Jack Spong’s way is to free Christians and Jesus from what he calls “2,000 years of misunderstanding.”
He’s taking that mission to Kanata United Church tonight.
Bishop Spong says the original Jewish writers of the New Testament never intended their stories to be taken literally.
Therefore he doesn’t believe in the virgin birth, the resurrection, or almost anything else in the Gospels of the New Testament.
He’s the head of the Newark, New Jersey, diocese of the Episcopalian (Anglican) church, one of the biggest dioceses in the United States. But last year, some of his fellow bishops put Bishop Spong’s assistant on trial for heresy for ordaining a homosexual as a priest. Bishop Spong says the charge was clearly aimed at him rather than his assistant.
The heresy charge was defeated and now the Newark diocese has 23 practising homosexual priests.
“I’ve never had a case of sexual impropriety levelled against them,” Bishop Spong says.
“I wish I could say that about my straight clergy.”
He admits there are many bishops who would like to vote him out of the church.
“But I’ve nothing to fear,” he says.
“The Anglican communion has always allowed exploration, and what we think heresy in one generation will become orthodoxy in another generation.”
Bishop Spong also believes in assisted suicide and the latent homosexuality of the apostle Paul. Such opinions have made him probably the most controversial mainline theologian alive. They have also brought him 16 death threats from Bible-believing Christians.
Bishop Spong, 65, says he’s still a Bible-based Christian. “One hundred per cent of the Bible is insightful. It needs to be taken seriously.”
He says he’s a popularizer and a communicator, not a theologian, and he’s trying to popularize Jesus for the non-religious, people who “can’t easily absorb ancient myths without bending their minds into first-century pretzels.”
His 16 books have sold half a million copies, and his talks regularly attract standing-room-only crowds. This weekend, he’ll be in the Ottawa area to conduct a sold-out seminar at Stewart House in Pakenham, and give a public talk tonight at 7 at Kanata United Church, 33 Leacock Drive. Some tickets for that are still available for $10 at Canterbury House, 97 Hinton Ave. N., or $15 at the door.
What makes his opinions stick in the memory are his one-liners, like his description of the “church alumni association” as “society’s fastest-growing segment,” or his answer to the question of whether the events in the Bible really happened. “I don’t know ... neither did Cecil B. deMille and neither does the Bible,” he says.

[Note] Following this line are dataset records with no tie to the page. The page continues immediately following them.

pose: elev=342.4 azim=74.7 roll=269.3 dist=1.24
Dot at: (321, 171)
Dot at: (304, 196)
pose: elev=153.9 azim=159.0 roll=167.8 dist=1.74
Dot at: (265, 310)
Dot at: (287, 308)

He says the fundamentalists are growing in numbers because their Biblical literalism appeals to the need for certainty. He believes the conservatives are “uninformed, unquestioning and ignorant,” while the liberals are quickly disappearing because they have made the Bible meaningless with their attempts to find natural explanations for supernatural events.
Bishop Spong admits that he too once considered himself a liberal Christian, and that some even considered him “the ultimate Liberal.” Now, however, he has rejected liberal Christianity as empty and offering no hope for the future.

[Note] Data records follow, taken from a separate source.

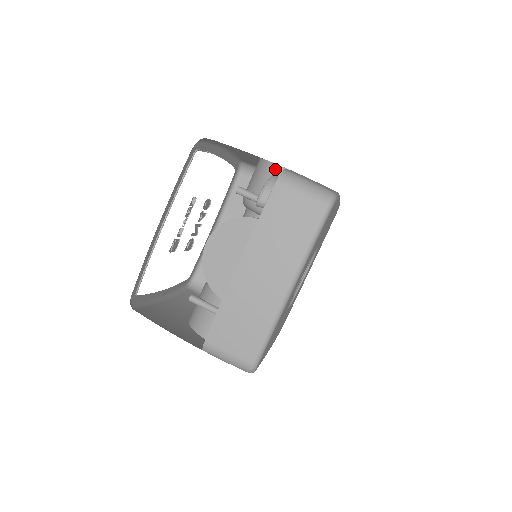
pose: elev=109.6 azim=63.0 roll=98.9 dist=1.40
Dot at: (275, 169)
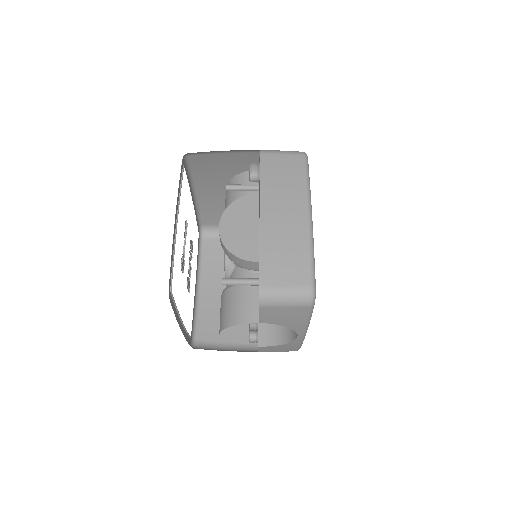
Dot at: (246, 174)
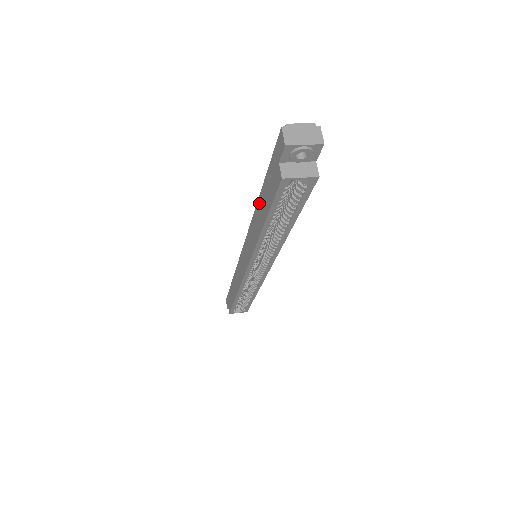
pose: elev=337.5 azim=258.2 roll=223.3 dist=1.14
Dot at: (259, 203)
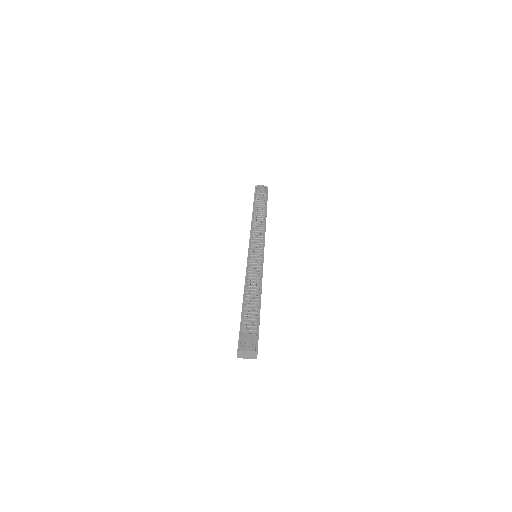
Dot at: (243, 301)
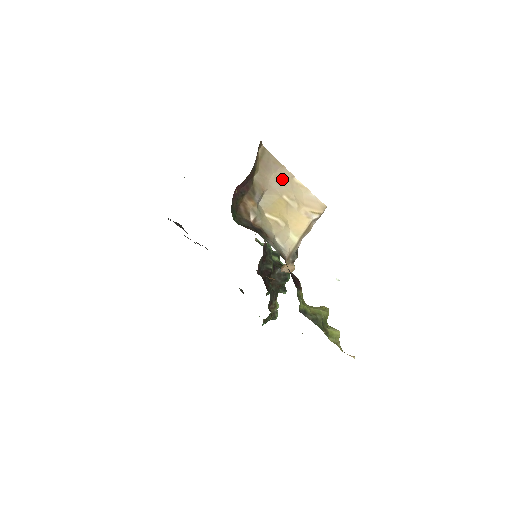
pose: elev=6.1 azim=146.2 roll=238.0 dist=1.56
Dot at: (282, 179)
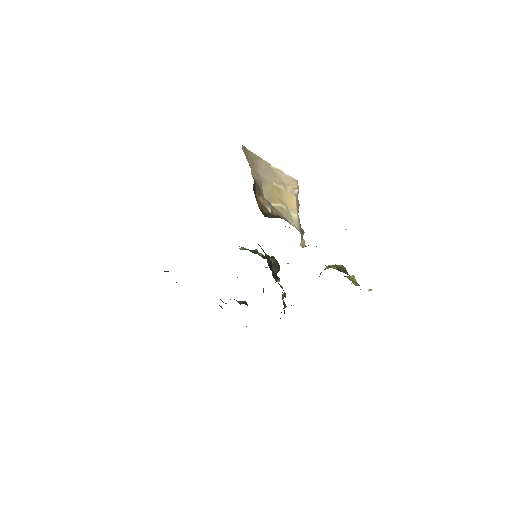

What makes more sense, he says, is his latest book, Liberating the Gospels, which he says shows Christians how to read the Bible with Jewish eyes. He says that for centuries, Christians have misread the Gospels and wrongly argued over whether the stories of Jesus’ life and miracles are historical truth.
He believes the Gospels were written in the midrashic style common to first-century Jewish writers, who saw meaning, impact and understanding as more important than historical accuracy.
Bishop Spong says that understanding was lost after the first century, when the Christian church lost touch with its Jewish roots and became overwhelmingly Greek and Roman. He believes the Jewish writers of the Gospels wrote their stories of Jesus’ life not as history, but as interpretative tales based on key passages in the Hebrew Bible.
Later Christians interpreted these allusions to the Old Testament instead as evidence that God managed history and the events of Jesus’ life to fulfil Old Testament prophecies.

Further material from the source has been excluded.